En mai, Valéry Giscard d'Estaing, qui a reçu en vain le mois précédent le ministre soviétique des Affaires étrangères, rencontre impromptu Leonid Brejnev à Varsovie. Les points de vue demeurent toujours aussi éloignés, mais les Américains maugréent contre la dispersion des Occidentaux et l'égoïsme sacré de la France. Le voyage présidentiel d'Helsinki, en juin (prévu de longue date), est parfois présenté comme le symbole de ces équivoques.
Il faut le deuxième sommet de Venise, celui des pays industriels, fin juin, pour que le climat s'assainisse entre la France et les États-Unis.
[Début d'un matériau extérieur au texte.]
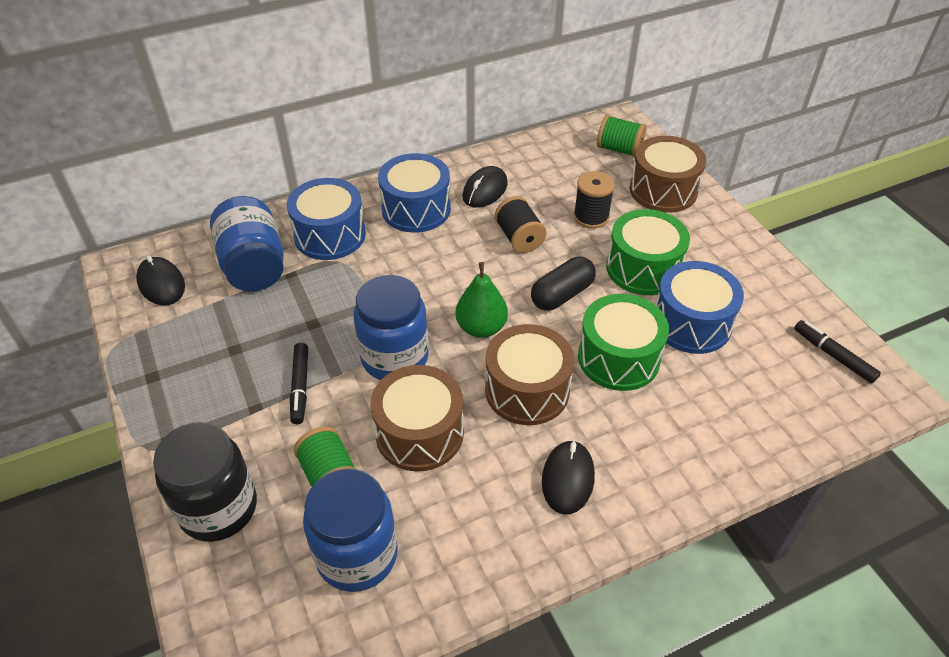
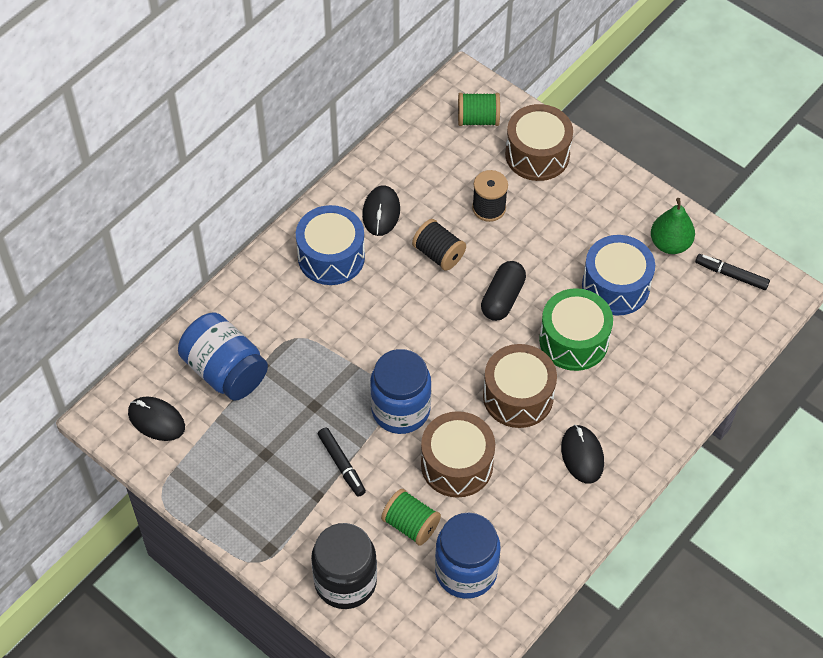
camera: 25 degrees left, 10 degrees up
(330, 235) = (271, 314): blue drum -> none
(481, 328) = (454, 355): green pear -> green pear (670, 244)
(643, 268) = (556, 246): green drum -> none

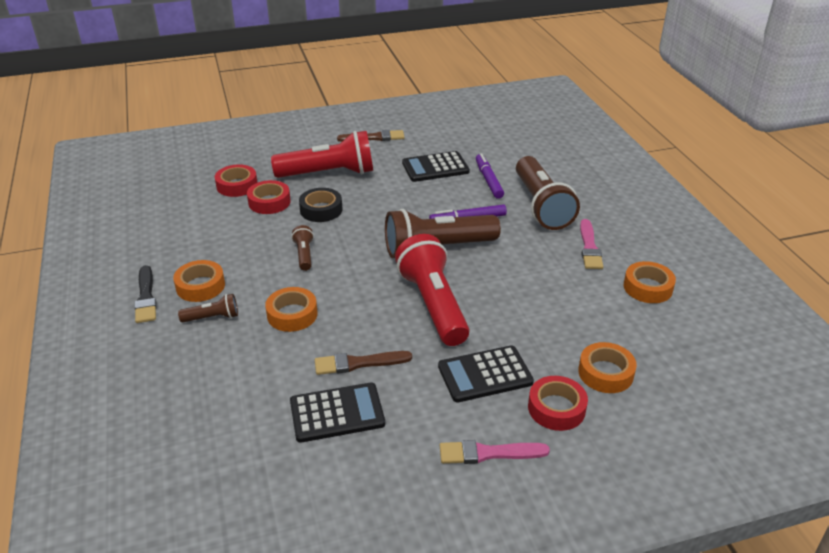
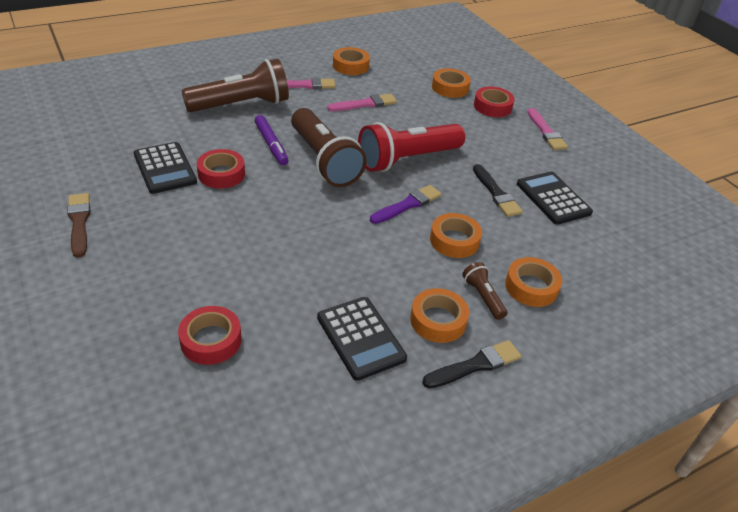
camera: 105 degrees left, 5 degrees up
(209, 353) = (531, 287): none -> orange tape
(269, 202) = (252, 296): red tape -> red tape (221, 174)
(304, 255) = (357, 247): brown flashlight -> none
(321, 210) = (265, 247): black tape -> none
(329, 173) = (177, 252): red flashlight -> none
(355, 293) = (407, 205): none -> purple brush
(358, 363) = (496, 193): brown brush -> black brush
(485, 374) = (476, 133): black calculator -> black calculator (361, 338)
(488, 180) = (194, 133): purple marker -> none
(551, 288) = (365, 104): none -> pink brush

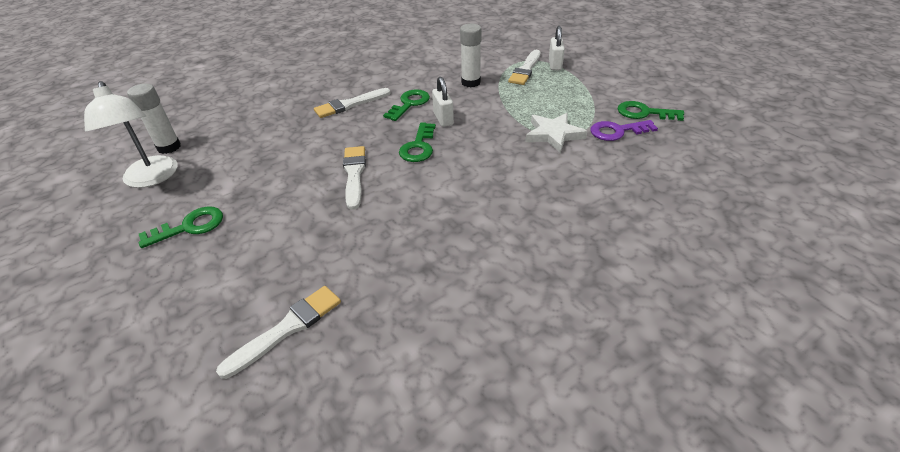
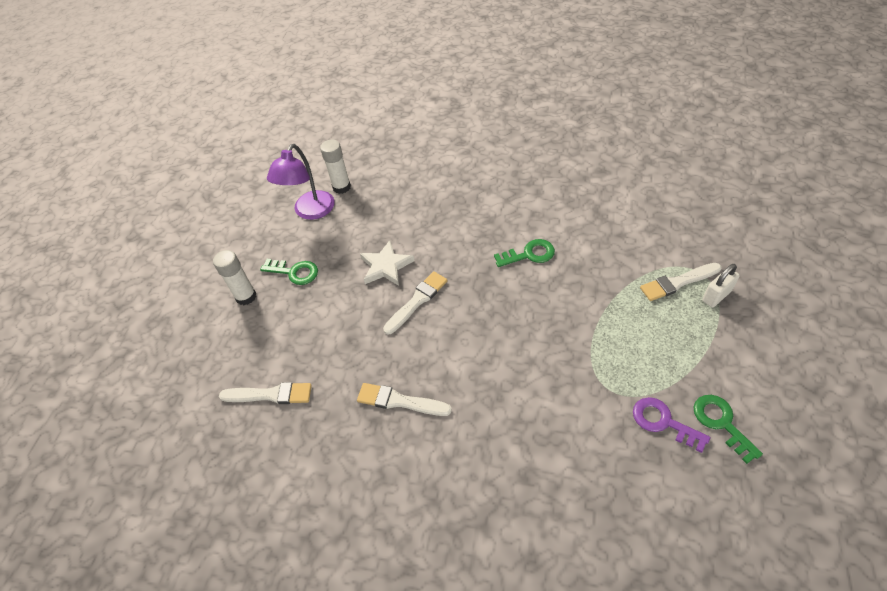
camera: 50 degrees right, 10 degrees up
(151, 178) = (310, 212): white lamp -> purple lamp
(350, 104) = (486, 223): white brush -> white brush (399, 401)
(418, 147) = (485, 308): green key -> none
(443, 119) = (535, 291): white padlock -> none
(471, 82) = (607, 264): white glue stick -> white glue stick (246, 296)
(553, 135) = (601, 379): white star -> white star (386, 266)

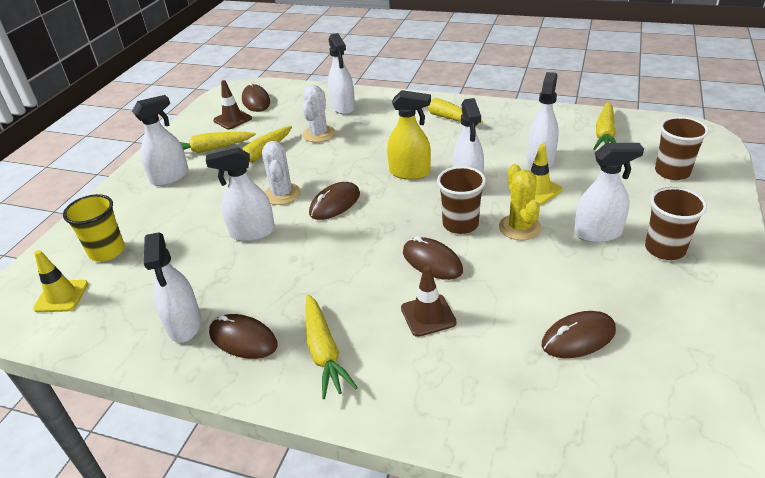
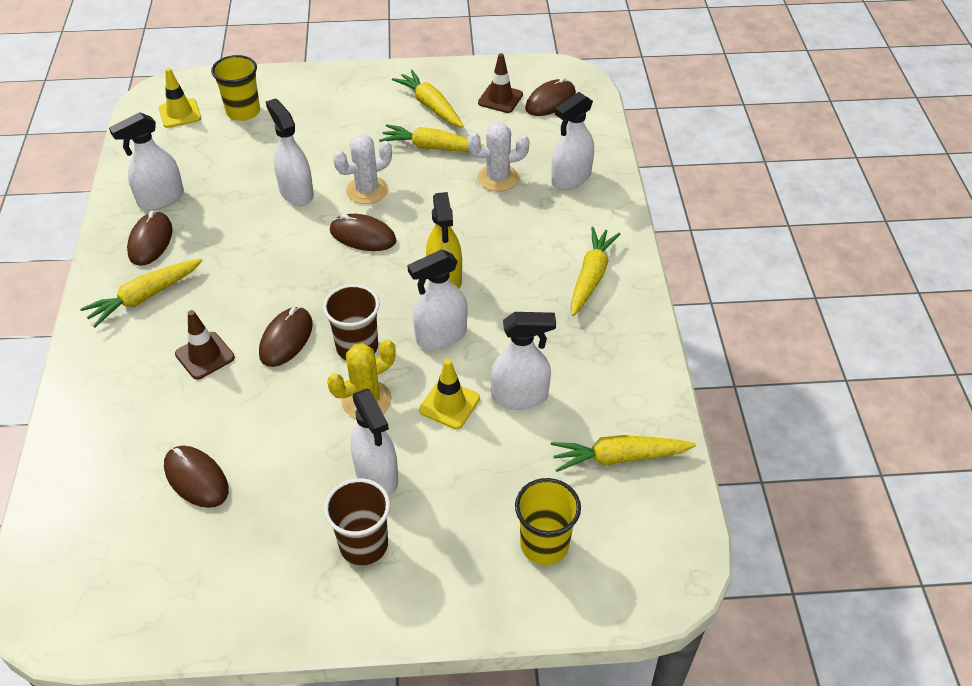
camera: 65 degrees right, 10 degrees up
(170, 177) = (369, 100): white spray bottle -> none
(672, 172) = (544, 544): brown cup -> yellow cup

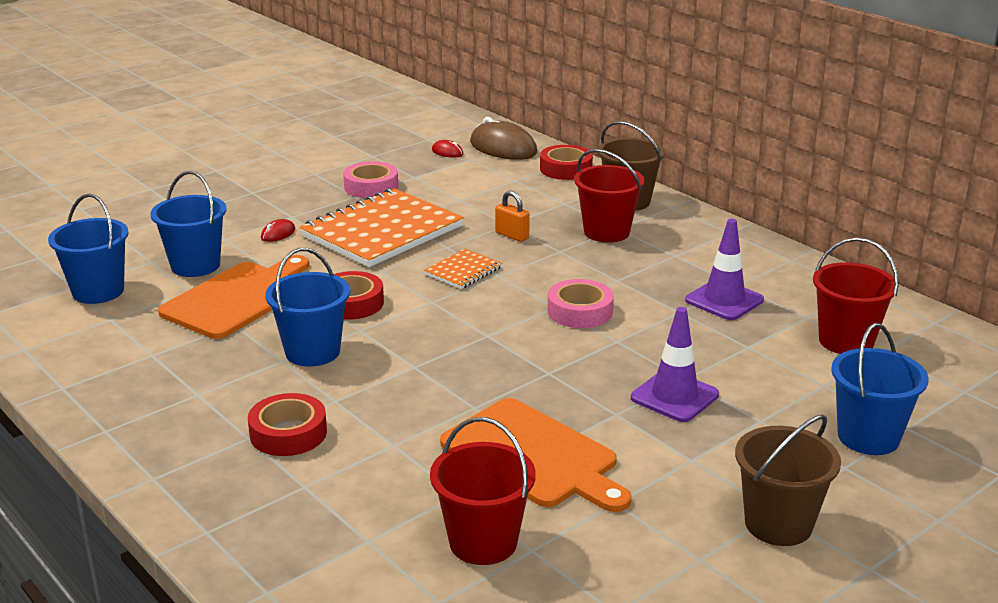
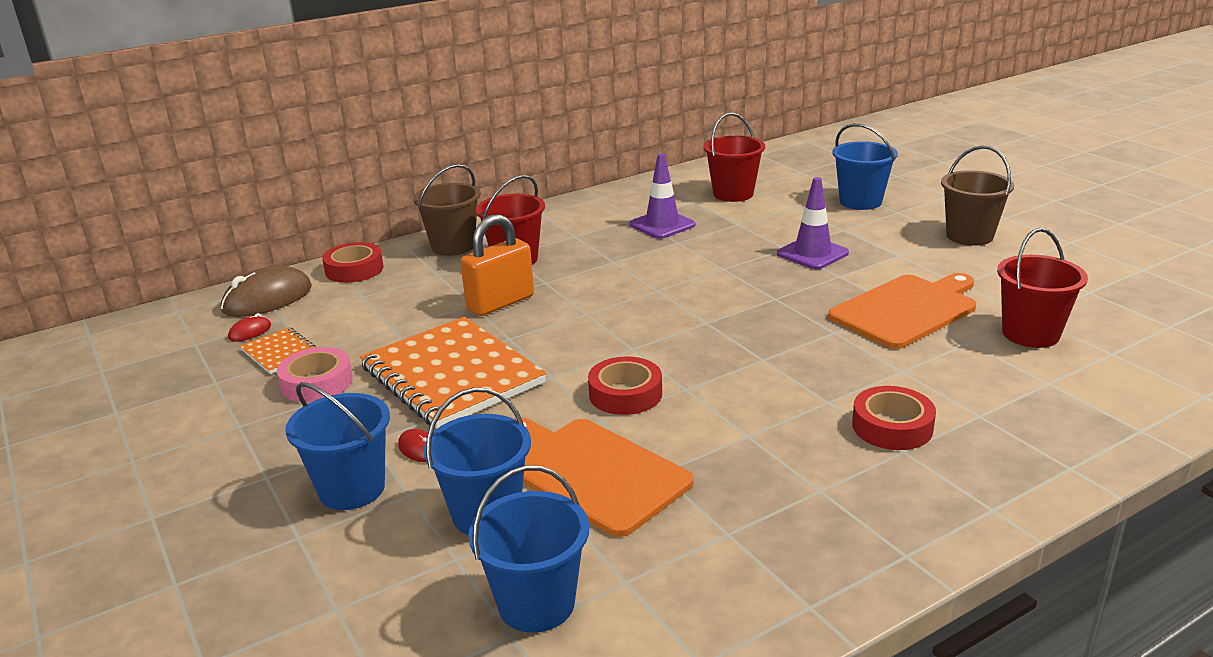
camera: 80 degrees left, 0 degrees up
(312, 352) = (731, 416): blue bucket -> blue bucket (352, 489)
(463, 271) = (571, 330): orange notebook -> orange notebook (280, 352)
(512, 235) = (500, 303): orange padlock -> orange padlock, size x1.83
(580, 311) = (669, 280): pink tape -> none

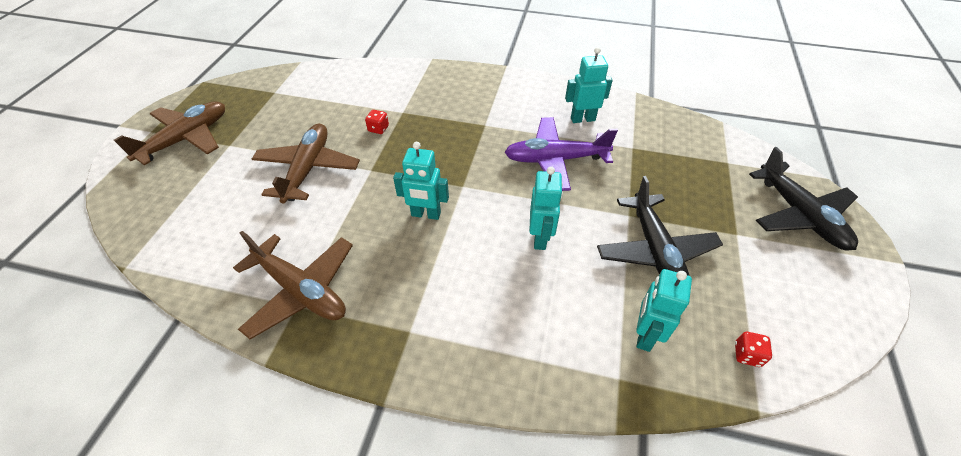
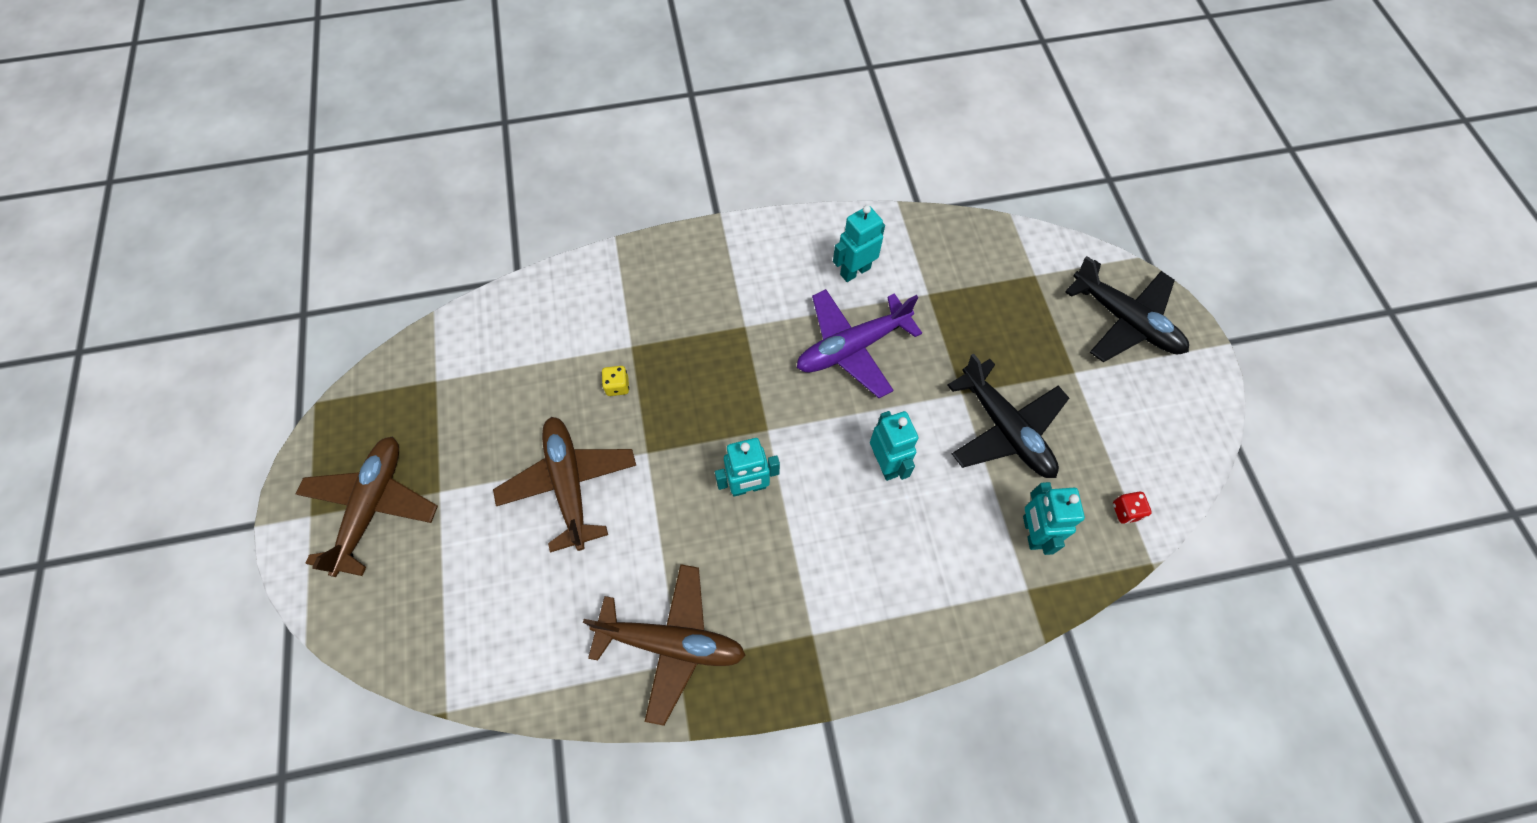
camera: 25 degrees left, 15 degrees up
(378, 129) = (617, 386): red dice -> yellow dice

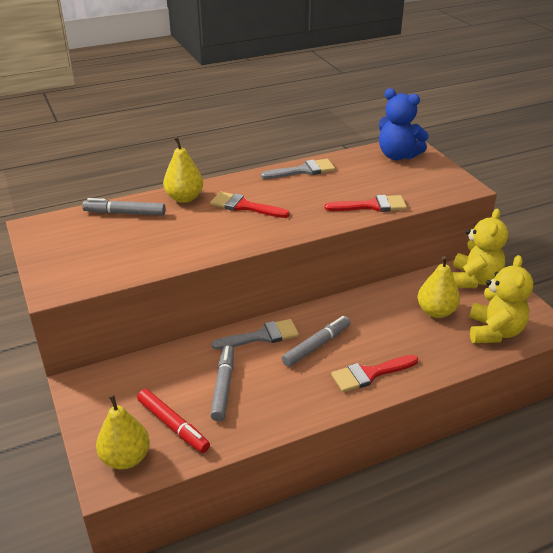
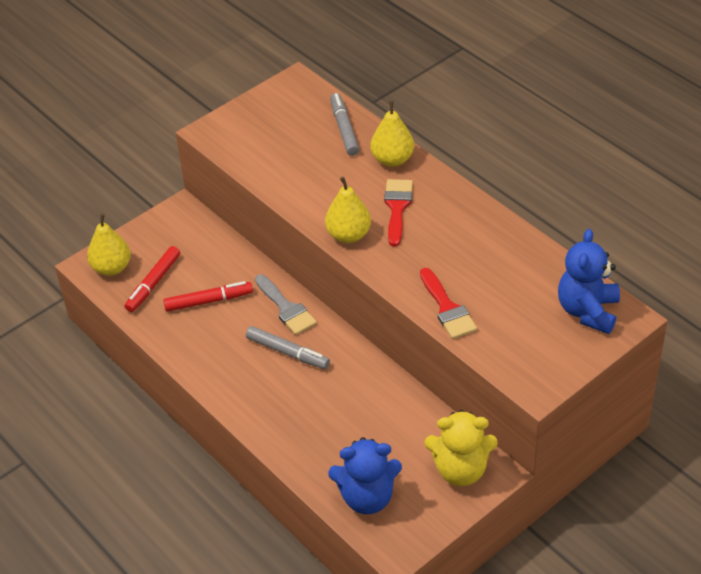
camera: 75 degrees right, 10 degrees up
(223, 386) = (208, 301): grey marker -> red marker
(303, 170) = (500, 234): grey brush -> none
(370, 374) = (261, 401): red brush -> none
(436, 312) = (382, 441): yellow pear -> yellow pear (348, 235)
(494, 332) = (367, 497): yellow teddy bear -> blue teddy bear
Il faut la conférence de presse de Valéry Giscard d'Estaing, le 26 du même mois, pour que la position française paraisse plus claire aux yeux de tous.
Au bout du compte, la politique étrangère de la France, au beau milieu de la crise mondiale, est devenue un fait de politique intérieure primordial.
Car le parti communiste apparaît partiellement neutralisé par le contact maintenu, malgré les tensions diplomatiques, entre Paris et Moscou. Le parti socialiste et le RPR blâment l'absence de clarté et de vigueur, mais ne proposent pas d'option franchement différente. La politique extérieure de la France provoque ainsi davantage de dissentiments que d'alternatives. Elle crée par gros temps un réflexe de consensus autour de l'exécutif. Elle sert le président-candidat, en l'aidant notamment à faire passer au second plan le mécontentement provoqué par la situation économique et sociale.
En revanche, les Français, eux, ne savent plus très bien à quel saint se vouer. Ils voient la situation se compliquer et les partis se déchirer. Ils ne suivent apparemment guère les petits courants. Gauchistes, trotskystes, jobertistes, extrême droite n'ont pas retenu leur attention. Seuls, les écologistes ont parfois, comme à Plogoff, su mobiliser une foule. Le régionalisme, sévèrement réprimé, n'a pas visiblement progressé. Les électeurs français regardent d'un œil critique des grands partis qui ne les satisfont plus guère, sans s'intéresser davantage aux formations plus marginales. Ce n'est pas de très bon augure pour leur participation à venir. L'ombre d'un doute engendre sinon de l'indifférence, au moins de la passivité. Et ceci ne vaut pas beaucoup mieux que cela.